# WHAT TO DO
How many lines in the entries below include the string "each"? Answer with the number only.

(Indoor and outdoor scene photos)
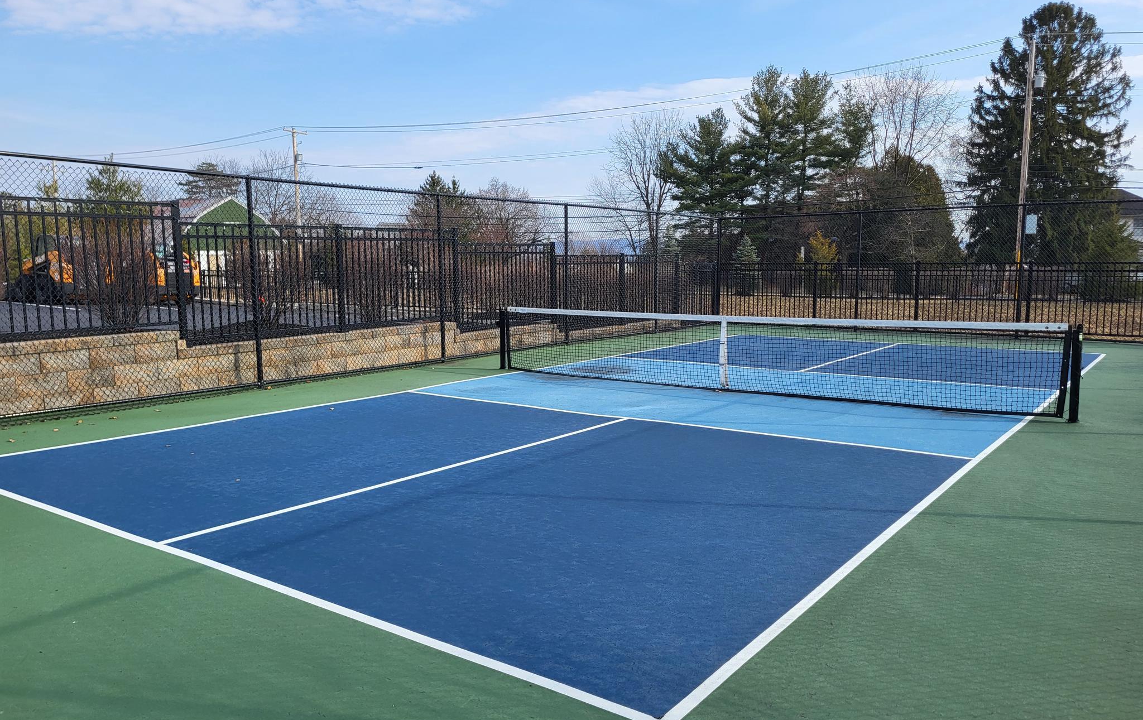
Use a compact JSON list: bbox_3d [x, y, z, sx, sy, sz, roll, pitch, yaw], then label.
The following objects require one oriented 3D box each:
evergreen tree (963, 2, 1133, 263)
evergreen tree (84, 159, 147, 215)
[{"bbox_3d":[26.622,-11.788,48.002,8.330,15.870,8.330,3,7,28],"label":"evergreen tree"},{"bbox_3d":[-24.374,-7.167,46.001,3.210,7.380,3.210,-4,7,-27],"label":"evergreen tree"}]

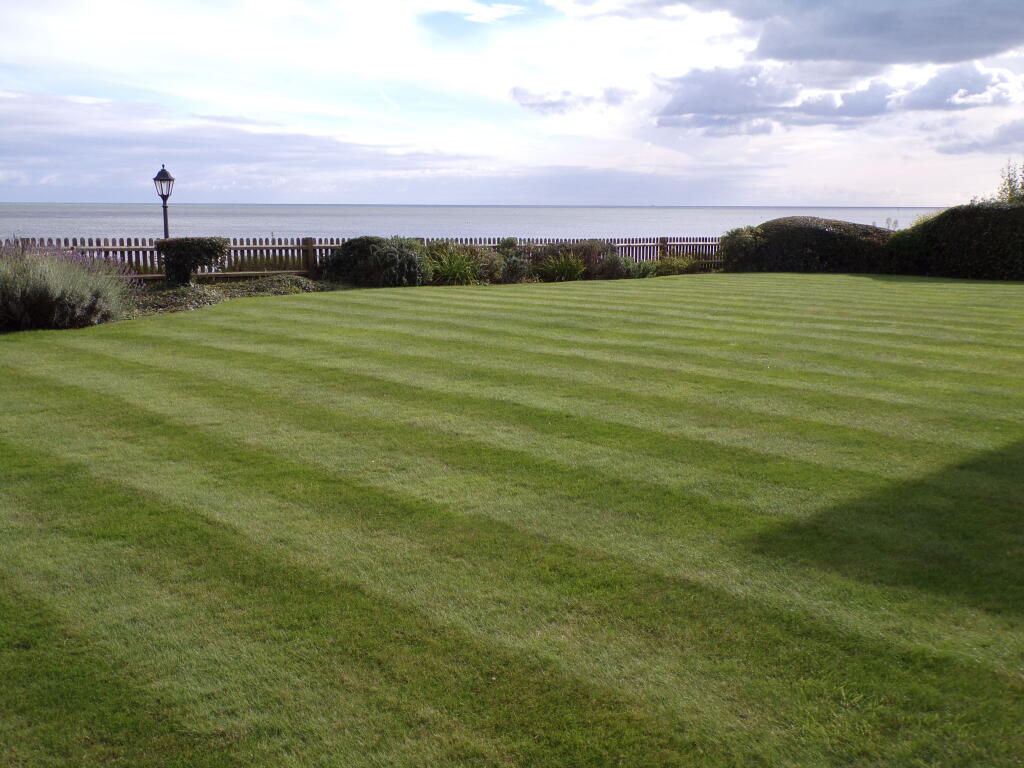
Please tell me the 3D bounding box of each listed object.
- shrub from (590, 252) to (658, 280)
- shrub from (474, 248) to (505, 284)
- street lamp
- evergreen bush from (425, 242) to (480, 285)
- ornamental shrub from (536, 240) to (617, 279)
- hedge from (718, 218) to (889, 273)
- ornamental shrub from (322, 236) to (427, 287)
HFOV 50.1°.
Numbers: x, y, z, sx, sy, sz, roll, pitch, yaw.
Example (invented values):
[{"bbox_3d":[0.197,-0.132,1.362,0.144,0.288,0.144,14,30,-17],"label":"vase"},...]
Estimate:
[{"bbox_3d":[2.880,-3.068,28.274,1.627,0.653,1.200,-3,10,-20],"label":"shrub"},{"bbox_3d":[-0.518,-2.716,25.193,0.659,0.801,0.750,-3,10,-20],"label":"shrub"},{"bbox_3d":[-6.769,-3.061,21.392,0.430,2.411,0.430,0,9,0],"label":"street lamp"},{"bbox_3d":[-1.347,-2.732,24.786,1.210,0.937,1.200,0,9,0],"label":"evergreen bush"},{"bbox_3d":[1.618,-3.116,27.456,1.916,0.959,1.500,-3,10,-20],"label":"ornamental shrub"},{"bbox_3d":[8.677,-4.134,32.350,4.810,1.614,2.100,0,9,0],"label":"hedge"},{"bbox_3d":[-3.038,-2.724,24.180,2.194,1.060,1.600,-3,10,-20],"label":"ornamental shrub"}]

# SOLVED PROBLEM
2